The memory of the impunity that prevailed for communal criminals in those horrific post-Godhra days is unlikely to slide into the past so easily.
It’s brave — and extremely large-hearted — of Bilkis Bano to say her fight since the Gujarat pogrom of 2002, that she fought relentlessly, was for justice, and not revenge. Only truly elevated souls can think that way.
For 17 years, since March 2002, Ms Bilkis waged this struggle for her soul, for her honour and for the memory of her dead offspring whose heads had been smashed to the ground by a communal mob.
Ms Bilkis met the press in the nation’s capital on Wednesday, a day after the Supreme Court ordered that the Gujarat government pay her compensation of Rs 50 lakhs, and give her a job and a house to live in. Ms Bilkis expressed her gratitude to the judicial system and said she had never lost faith in it. She also sees the Supreme Court order as a “message” to other victims as well as to perpetrators.
Nevertheless, we would do well to contemplate the larger meaning of justice for a five-month pregnant poor woman who was gangraped in broad daylight by a baying mob that killed 14 members of her family on the spot and smashed in the heads of children.

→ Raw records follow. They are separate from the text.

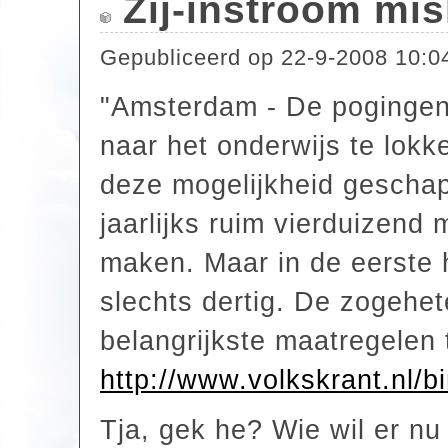
Zij-instroom mis
Gepubliceerd op
22-9-2008 10:0
"Amsterdam - De pogingen 
naar het onderwijs te lokke
deze mogelijkheid geschap
jaarlijks ruim vierduizen
maken. Maar in de eerste 
slechts dertig. De zogehete
belangrijkste maatregelen 
http://www.volkskrant.nl/b
Tja, gek he? Wie wil er nu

The memory of the impunity that prevailed for communal criminals in those horrific post-Godhra days is unlikely to slide into the past so easily. This is because minor members of communal outfits faced the brunt of the law, but those who mattered were shielded — the politically influential agents of communal violence who orchestrated murder, rape and arson and later prevented relief being administered to victims, as well as officers of the state. This blot on India will remain.